(Stored data)
+++
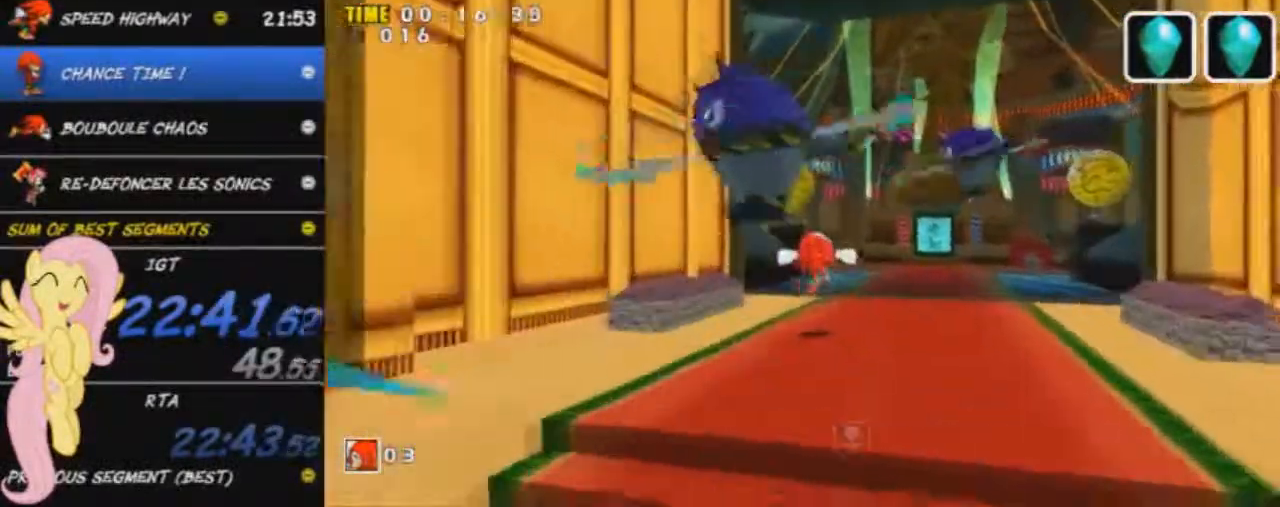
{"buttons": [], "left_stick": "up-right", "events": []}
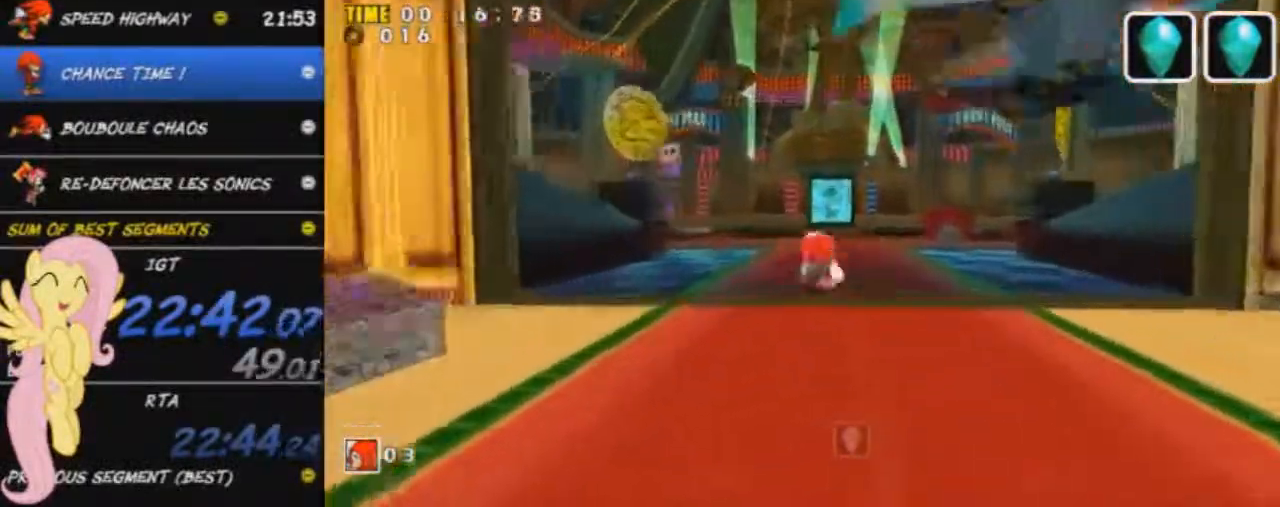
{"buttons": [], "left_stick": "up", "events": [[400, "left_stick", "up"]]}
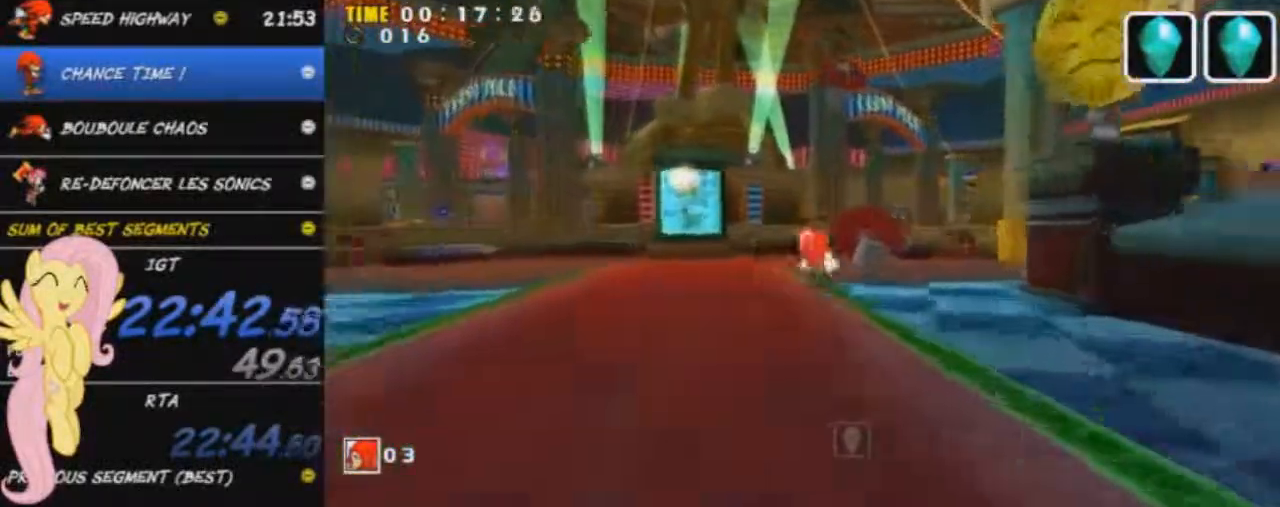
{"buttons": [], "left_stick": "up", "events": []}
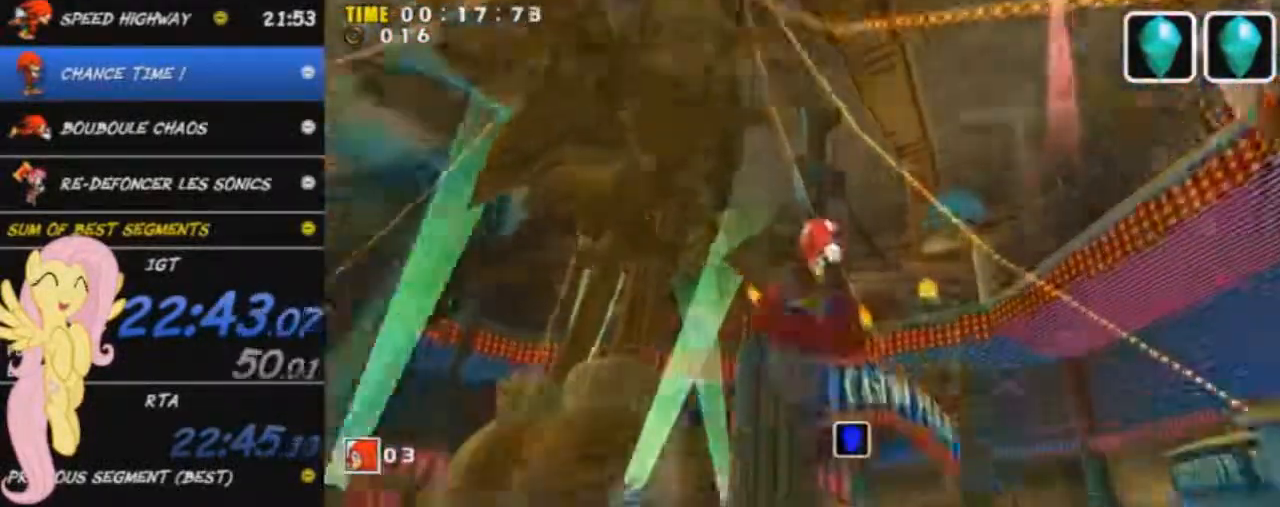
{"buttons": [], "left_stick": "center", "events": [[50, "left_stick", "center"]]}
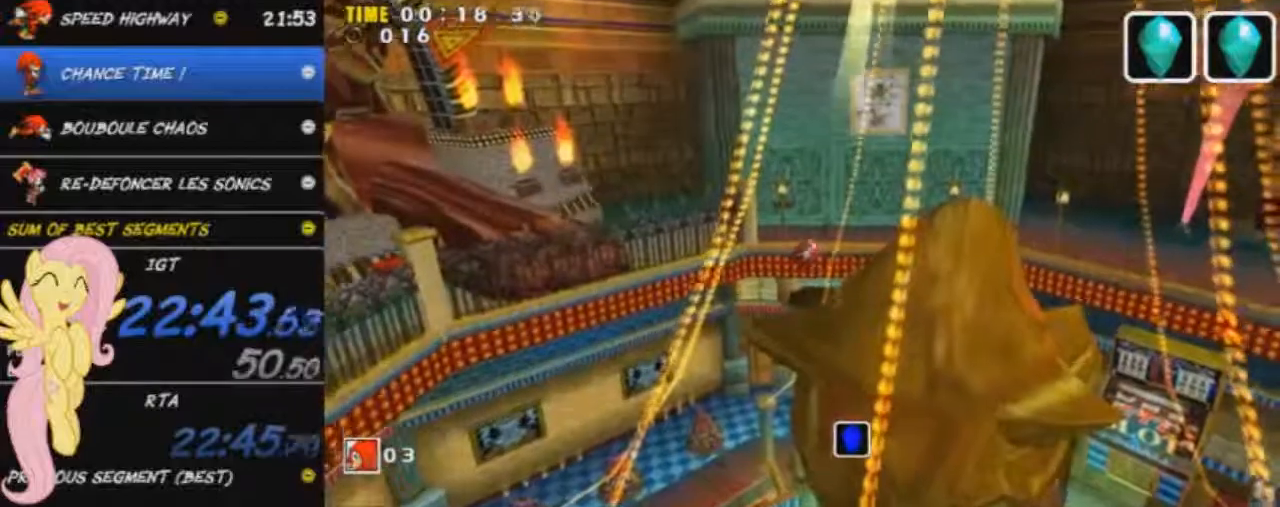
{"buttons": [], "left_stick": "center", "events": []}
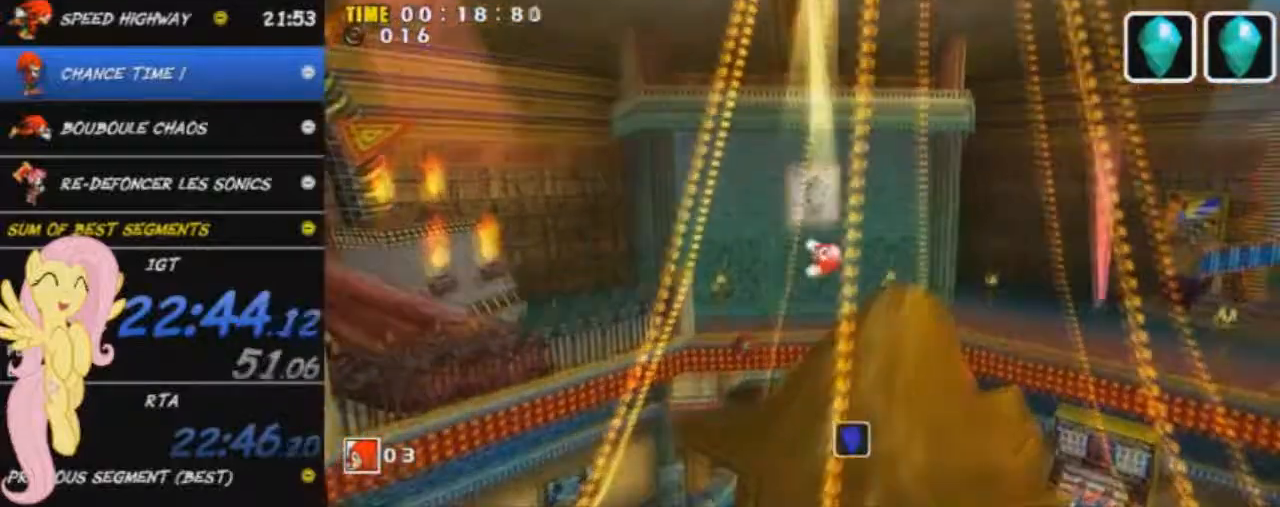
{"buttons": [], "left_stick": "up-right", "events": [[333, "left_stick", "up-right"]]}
+++
• **Exercise goal**
Rewrite the data above exactly as given, but omit the images.

• **Task solution**
{"buttons": [], "left_stick": "up-right", "events": []}
{"buttons": [], "left_stick": "up", "events": [[400, "left_stick", "up"]]}
{"buttons": [], "left_stick": "up", "events": []}
{"buttons": [], "left_stick": "center", "events": [[50, "left_stick", "center"]]}
{"buttons": [], "left_stick": "center", "events": []}
{"buttons": [], "left_stick": "up-right", "events": [[333, "left_stick", "up-right"]]}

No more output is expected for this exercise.